2.3 SNP calling and genomic data filtering
The genotyping analysis used custom scripts (SNPsaurus, LLC) that
trimmed the reads using bbduk (BBMap,
http://sourceforge.net/projects/bbmap/) (Bushnell, 2017) to remove
nextera adaptors and low-quality sequences. A reference draft genome was
built using DNA from a single male mealybug (Table S1). By means of this
procedure we were able to obtain a clean reference since males do not
feed as adults, allowing us to identify reads of bacteria, parasitoids
or food scraps present in females’ sequences. To build the reference
genome, 150 bp paired-end reads were sequenced in a lane of a HiSeq 4000
(SNPSaurus at University of Oregon). Illumina paired-end sequences were
then trimmed for Nextera adapters using bbduk (BBMap,
sourceforge.net/projects/bbmap) (Bushnell, 2017). The assembly was done
using abyss-pe (Jackman et al., 2017). Assembled contigs shorter than
250 bp were removed and then aligned using blastn to the NCBI nt
database. Blast hits to bacterial species were removed. Reference draft
genome is available as FuEDEI_HPun_1.1.fa at the NCBI under accession
number: JAAOIU000000000. Cleaned reads were then mapped to the reference
mealybug draft genome with an alignment identity threshold of 0.95 using
bbmap (BBMap tools). Genotype calling was done by using callvariants
(BBMap tools). The Variant Calling File (VCF) generated was filtered to
remove individuals with more than 10% missing data, sites with more
than 20% missing genotypes and loci with minor allele frequency (MAF)

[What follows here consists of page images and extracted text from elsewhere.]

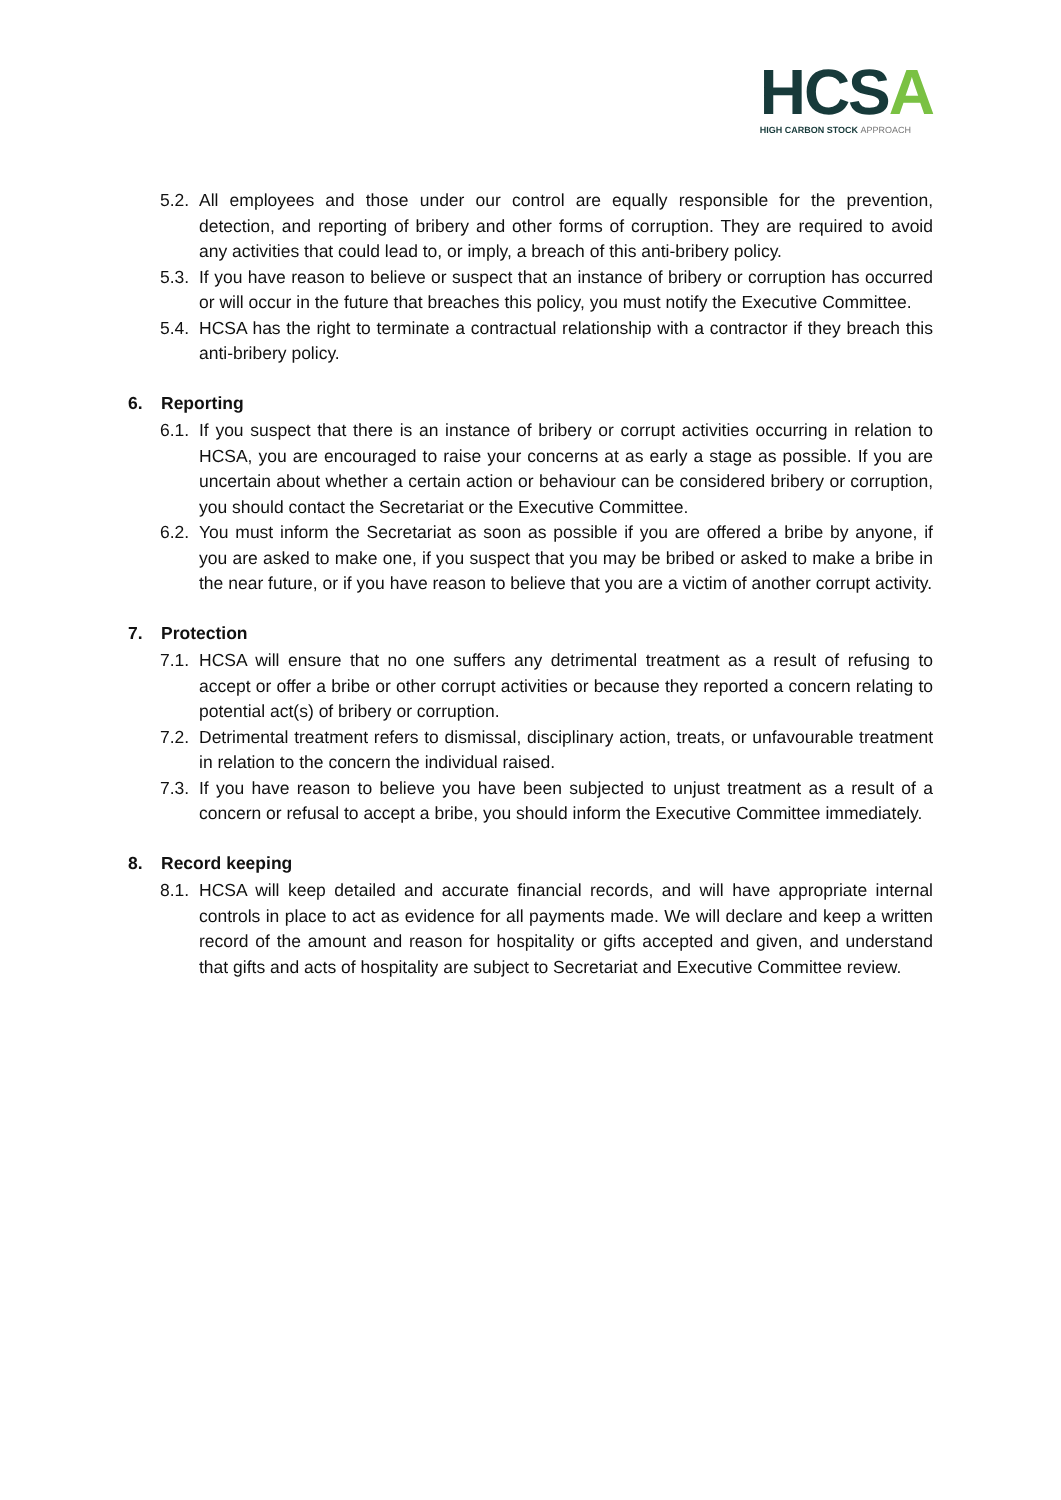HCSA
HIGH CARBON STOCK APPROACH
5.2.
All employees and those under our control are equally responsible for the prevention, detection, and reporting of bribery and other forms of corruption. They are required to avoid any activities that could lead to, or imply, a breach of this anti-bribery policy.
5.3.
If you have reason to believe or suspect that an instance of bribery or corruption has occurred or will occur in the future that breaches this policy, you must notify the Executive Committee.
5.4.
HCSA has the right to terminate a contractual relationship with a contractor if they breach this anti-bribery policy.
6. Reporting
6.1.
If you suspect that there is an instance of bribery or corrupt activities occurring in relation to HCSA, you are encouraged to raise your concerns at as early a stage as possible. If you are uncertain about whether a certain action or behaviour can be considered bribery or corruption, you should contact the Secretariat or the Executive Committee.
6.2.
You must inform the Secretariat as soon as possible if you are offered a bribe by anyone, if you are asked to make one, if you suspect that you may be bribed or asked to make a bribe in the near future, or if you have reason to believe that you are a victim of another corrupt activity.
7. Protection
7.1.
HCSA will ensure that no one suffers any detrimental treatment as a result of refusing to accept or offer a bribe or other corrupt activities or because they reported a concern relating to potential act(s) of bribery or corruption.
7.2.
Detrimental treatment refers to dismissal, disciplinary action, treats, or unfavourable treatment in relation to the concern the individual raised.
7.3.
If you have reason to believe you have been subjected to unjust treatment as a result of a concern or refusal to accept a bribe, you should inform the Executive Committee immediately.
8. Record keeping
8.1.
HCSA will keep detailed and accurate financial records, and will have appropriate internal controls in place to act as evidence for all payments made. We will declare and keep a written record of the amount and reason for hospitality or gifts accepted and given, and understand that gifts and acts of hospitality are subject to Secretariat and Executive Committee review.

lower than 0.01 using VCFtools v1.15 (Danecek et al., 2011). We randomly
selected one SNP per contig to minimize linkage disequilibrium (LD) and
to ensure the independence of the SNPs employed in the next analyses. We
also excluded from our dataset SNPs with more than two allele variants
and indels. We used Bayescan to test for outlier SNPs. Fit to
Hardy-Weinberg expectations (HWE) of variant frequencies for each locus
within populations was tested using the exact test implemented in
dDocent (Puritz, Hollenbeck, & Gold, 2014).